### BRIEF
Copy everything from the line containing "[242, 180, 291, 230]" down to the line containing "a cats nose", swapping "[250, 202, 279, 224]" for "[250, 200, 280, 225]" and leaving the rest untouched.

### INFORMATION SUPPLIED
-- Opening Marker --
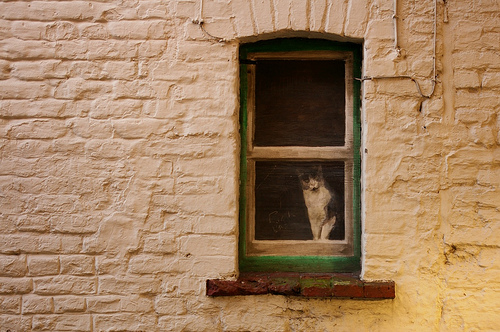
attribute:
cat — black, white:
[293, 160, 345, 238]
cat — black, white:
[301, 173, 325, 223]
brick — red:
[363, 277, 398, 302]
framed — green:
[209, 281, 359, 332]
-- Closing Marker --
-- Opening Marker --
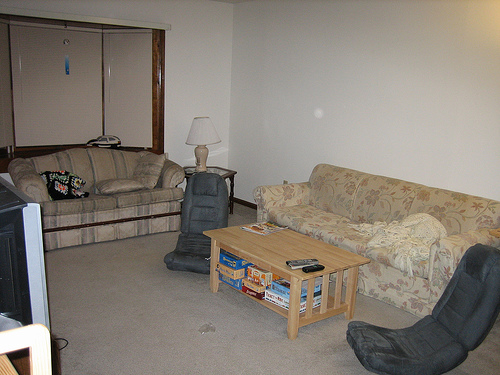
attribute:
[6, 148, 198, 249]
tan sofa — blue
-- Closing Marker --
-- Opening Marker --
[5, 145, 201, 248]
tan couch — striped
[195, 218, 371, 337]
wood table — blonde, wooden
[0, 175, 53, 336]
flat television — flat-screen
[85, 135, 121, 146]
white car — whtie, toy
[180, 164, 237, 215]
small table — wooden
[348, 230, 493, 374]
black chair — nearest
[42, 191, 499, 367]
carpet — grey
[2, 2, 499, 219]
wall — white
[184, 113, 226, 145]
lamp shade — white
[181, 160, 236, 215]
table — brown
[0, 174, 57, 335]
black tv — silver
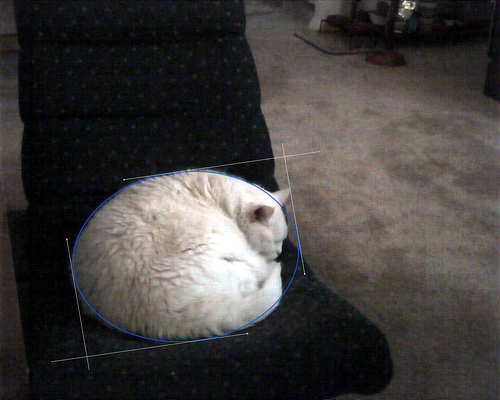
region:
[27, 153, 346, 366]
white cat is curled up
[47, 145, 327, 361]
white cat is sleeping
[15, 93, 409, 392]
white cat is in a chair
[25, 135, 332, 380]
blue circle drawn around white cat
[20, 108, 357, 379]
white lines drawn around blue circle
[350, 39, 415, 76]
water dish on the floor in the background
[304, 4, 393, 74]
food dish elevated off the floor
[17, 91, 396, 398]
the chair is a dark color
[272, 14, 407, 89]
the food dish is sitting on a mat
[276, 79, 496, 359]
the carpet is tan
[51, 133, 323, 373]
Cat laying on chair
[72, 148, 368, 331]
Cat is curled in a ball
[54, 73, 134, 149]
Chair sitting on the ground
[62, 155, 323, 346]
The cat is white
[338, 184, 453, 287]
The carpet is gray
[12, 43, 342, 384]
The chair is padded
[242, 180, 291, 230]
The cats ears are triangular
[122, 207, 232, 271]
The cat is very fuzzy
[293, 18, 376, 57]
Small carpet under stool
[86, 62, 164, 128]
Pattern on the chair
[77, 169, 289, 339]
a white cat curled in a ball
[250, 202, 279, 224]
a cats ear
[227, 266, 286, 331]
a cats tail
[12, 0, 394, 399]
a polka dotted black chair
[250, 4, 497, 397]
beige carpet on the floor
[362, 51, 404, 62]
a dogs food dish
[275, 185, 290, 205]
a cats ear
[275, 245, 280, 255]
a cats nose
-- Closing Marker --
### SOLVED PROBLEM
[242, 180, 291, 230]
The cats ears are triangular
[122, 207, 232, 271]
The cat is very fuzzy
[293, 18, 376, 57]
Small carpet under stool
[86, 62, 164, 128]
Pattern on the chair
[77, 169, 289, 339]
a white cat curled in a ball
[250, 200, 280, 225]
a cats ear
[227, 266, 286, 331]
a cats tail
[12, 0, 394, 399]
a polka dotted black chair
[250, 4, 497, 397]
beige carpet on the floor
[362, 51, 404, 62]
a dogs food dish
[275, 185, 290, 205]
a cats ear
[275, 245, 280, 255]
a cats nose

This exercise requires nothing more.